“Six years ago we used to record around 600 deaths due to malaria, and last year we only had 10 or 12 deaths,” said Mr. Abdullah S. Ali, Director of the Zanzibar Malaria Control Program during a recent visit with Congressional offices on Capitol Hill.
Mr. Ali visited Congress in order to thank the U.S. government for its continued support and to shed light on the tremendous impact that collective efforts are having in reducing the malaria burden on his island.

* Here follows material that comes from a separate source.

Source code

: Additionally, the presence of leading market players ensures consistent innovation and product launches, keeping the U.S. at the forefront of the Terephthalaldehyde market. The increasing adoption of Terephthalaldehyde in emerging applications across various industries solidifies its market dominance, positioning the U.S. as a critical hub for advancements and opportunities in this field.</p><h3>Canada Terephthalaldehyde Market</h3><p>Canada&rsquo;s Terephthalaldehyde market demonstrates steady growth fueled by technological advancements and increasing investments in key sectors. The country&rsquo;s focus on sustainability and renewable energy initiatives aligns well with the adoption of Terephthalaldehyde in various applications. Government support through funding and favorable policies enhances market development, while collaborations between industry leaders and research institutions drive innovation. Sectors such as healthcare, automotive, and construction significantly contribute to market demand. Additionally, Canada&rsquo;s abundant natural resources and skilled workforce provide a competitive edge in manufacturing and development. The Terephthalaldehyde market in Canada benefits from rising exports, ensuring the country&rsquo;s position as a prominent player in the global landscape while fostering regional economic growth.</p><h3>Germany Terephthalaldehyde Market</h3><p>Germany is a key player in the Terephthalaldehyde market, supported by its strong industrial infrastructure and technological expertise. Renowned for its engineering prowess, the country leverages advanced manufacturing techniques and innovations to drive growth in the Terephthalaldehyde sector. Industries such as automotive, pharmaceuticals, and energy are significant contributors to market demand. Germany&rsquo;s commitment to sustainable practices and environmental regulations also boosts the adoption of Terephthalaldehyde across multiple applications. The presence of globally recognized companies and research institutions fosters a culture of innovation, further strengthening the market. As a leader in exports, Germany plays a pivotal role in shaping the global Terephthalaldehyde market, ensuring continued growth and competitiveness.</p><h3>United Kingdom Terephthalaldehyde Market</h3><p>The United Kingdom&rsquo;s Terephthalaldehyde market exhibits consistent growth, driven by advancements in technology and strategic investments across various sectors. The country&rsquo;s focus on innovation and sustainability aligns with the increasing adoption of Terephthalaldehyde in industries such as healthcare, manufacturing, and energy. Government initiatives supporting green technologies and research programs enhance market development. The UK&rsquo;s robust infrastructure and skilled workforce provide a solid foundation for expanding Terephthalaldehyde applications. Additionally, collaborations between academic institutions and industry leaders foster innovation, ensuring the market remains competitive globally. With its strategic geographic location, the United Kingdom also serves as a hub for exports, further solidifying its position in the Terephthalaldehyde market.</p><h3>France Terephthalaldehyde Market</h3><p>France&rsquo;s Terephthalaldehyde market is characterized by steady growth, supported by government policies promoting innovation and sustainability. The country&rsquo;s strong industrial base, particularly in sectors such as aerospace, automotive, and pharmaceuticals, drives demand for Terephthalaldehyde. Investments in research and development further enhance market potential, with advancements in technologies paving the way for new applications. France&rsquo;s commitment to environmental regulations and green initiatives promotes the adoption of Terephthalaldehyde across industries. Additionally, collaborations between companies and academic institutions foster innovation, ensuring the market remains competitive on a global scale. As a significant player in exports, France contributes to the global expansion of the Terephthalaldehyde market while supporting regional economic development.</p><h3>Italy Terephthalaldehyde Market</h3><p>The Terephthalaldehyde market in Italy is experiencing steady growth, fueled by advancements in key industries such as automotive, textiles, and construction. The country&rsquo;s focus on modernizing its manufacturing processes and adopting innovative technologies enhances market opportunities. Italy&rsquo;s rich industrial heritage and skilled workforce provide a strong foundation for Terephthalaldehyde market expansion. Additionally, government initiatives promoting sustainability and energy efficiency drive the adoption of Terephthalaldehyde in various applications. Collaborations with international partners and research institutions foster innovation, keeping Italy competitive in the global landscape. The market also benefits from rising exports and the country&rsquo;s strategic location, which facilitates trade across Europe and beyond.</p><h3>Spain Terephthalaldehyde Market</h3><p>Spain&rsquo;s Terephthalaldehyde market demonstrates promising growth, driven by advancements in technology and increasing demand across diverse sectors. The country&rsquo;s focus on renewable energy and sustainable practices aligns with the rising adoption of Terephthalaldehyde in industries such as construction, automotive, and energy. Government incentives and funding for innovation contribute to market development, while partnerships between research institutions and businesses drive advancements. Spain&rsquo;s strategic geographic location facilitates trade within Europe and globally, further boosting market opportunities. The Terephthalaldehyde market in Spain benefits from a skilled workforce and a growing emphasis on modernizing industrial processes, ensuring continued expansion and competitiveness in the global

Mr. Ali attributes this success to a variety of factors – a strong national plan, proper monitoring and evaluation systems and combined malaria control tools (ITNs, IRS, IPTp, and ACTs) – as well as behavior change communication programs. This combination of factors contributed not only dramatic reductions in cases and deaths, but to other additional positive outcomes. For example, school attendance has increased in Zanzibar as a result of having fewer children fall ill to the disease. And, Mr. Ali added, “children are becoming change agents and role models for their families and communities,” recounting how school-aged children are now the ones instructing their parents to use bed nets and other protective measures.
Modest, yet critical household savings are another positive indicator. By cutting down on malaria-related expenses, such as drugs, travel and hospitalization costs, families are able to invest in other basic livelihood needs, such as food, school fees or their own small-scale businesses. Mr. Ali also highlighted improved patient care as another result of having hospitals less burdened by malaria cases.
Several years ago, he said, understaffed pediatric wards had an average of 40 cases per night, with many patients suffering from severe malaria and requiring blood transfusions. In contrast, the current caseload of 10 patients per night at most is manageable, allowing improved quality care by health personnel.
As a more illustrative example, Mr. Ali explained how his youngest of four children, Fatima, aged seven, has never suffered from malaria and is part of a new generation that is “malaria-free” in Zanzibar. Bearing the “485 lives a day” pin, which indicates the return on investment in lives saved every day thanks to scaled-up malaria control interventions, he spoke about how technical assistance from the US has enabled the ZMCP to chart an unprecedented course towards disease-elimination. But, he also cautioned about the possible consequences of backtracking – risking the lives of many Fatimas who have never been sick with malaria – should sustained US efforts and focus subside.
In this interview Mr. Ali emphasizes the need for continued multi-stakeholder coordination between donor and endemic-country governments, NGOs and others at international and local levels to maximize resources for malaria control and to reach those who are most in need.